Hey everyone, This is Alex here and I'll be scribing for yesterdays class. I apologize for the late scribe I seemed to be having some technical difficulties with the blog. But anyways here goes,
Yesterday we covered the topic of Special right Triangles and below is some info on them.

Special Angles: Most angles on the unit circle on based on reference angles of either 30°, 45°, or 60°.

Below is an Example of an Isosceles right triangle and how to solve for the missing hypotenuse which will aid us in find the value of SinΘ, CosΘ, and Tan Θ.



As you can see, by using the Pythagorean Theorem you can calculate the missing hypotenuse and use in calculating SinΘ for other given angles.

We can also use this method in solving for angles in a 30° and 60° Triangle.
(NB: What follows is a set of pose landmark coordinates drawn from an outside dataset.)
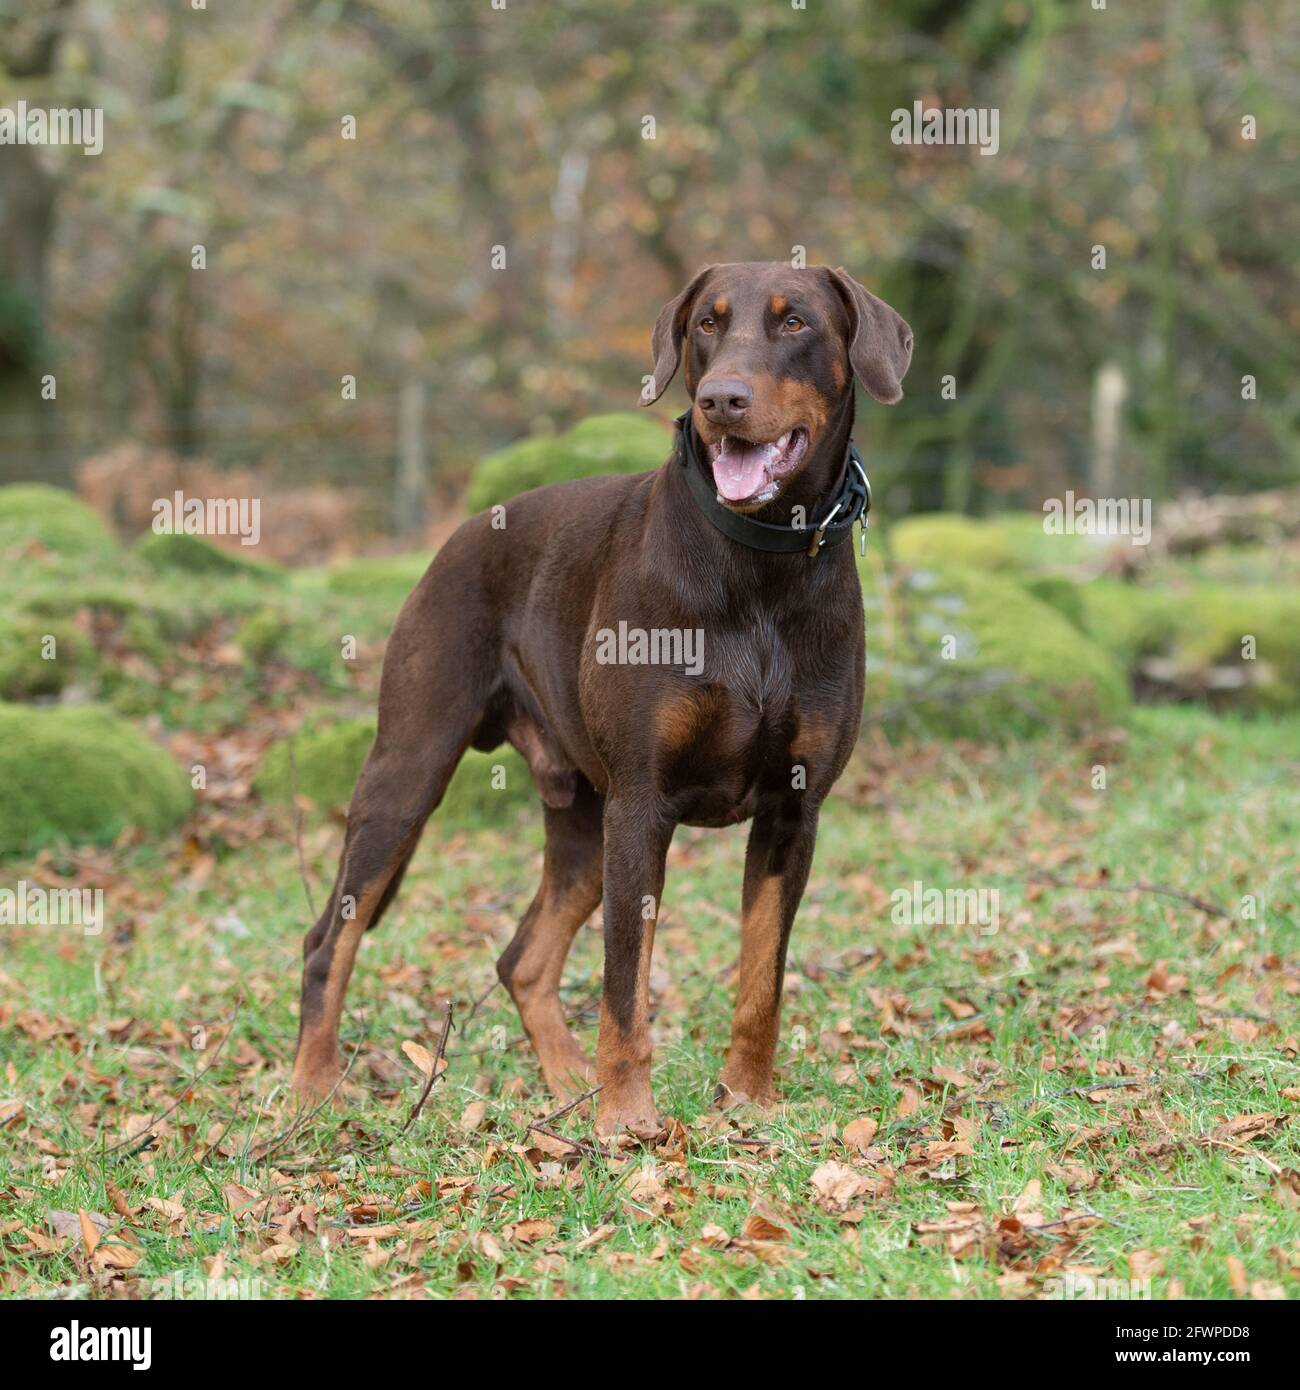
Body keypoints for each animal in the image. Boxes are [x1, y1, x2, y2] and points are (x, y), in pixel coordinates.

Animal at [287, 261, 912, 1139]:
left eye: (796, 324)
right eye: (706, 324)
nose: (721, 399)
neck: (760, 566)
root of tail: (457, 536)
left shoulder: (795, 810)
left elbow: (761, 980)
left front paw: (747, 1104)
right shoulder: (643, 804)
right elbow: (626, 989)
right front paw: (626, 1120)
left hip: (583, 817)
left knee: (522, 959)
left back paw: (565, 1084)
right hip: (410, 771)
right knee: (328, 940)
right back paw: (313, 1089)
Once we know the Sin, Cos and Tan values of 30°, 45°, 60°, and 90° we then already know the values of all the other Reference Angles. These Values are basically the same, we must however remember the C.A.S.T rule in order to determine whether or not the value of Sin, Cos, or Tan is negative or positive.

Below is a diagram of the C.A.S.T rule and an example of how it is used.

The C.A.S.T rule tells us which values are positive in the unit circle. For example if a 45° triangle
was located in Point A of the unit circle then all the values of Sin, Cos, and Tan would be Positive.

Alright then now that we this we can solve the missing values in the Tables of our Trig booklets, and seeing as we've already done then congratulations, you now know how to solve the Sin, Cos and tan values of the unit circle :)

Hope you enjoyed my scribe, bye everyone.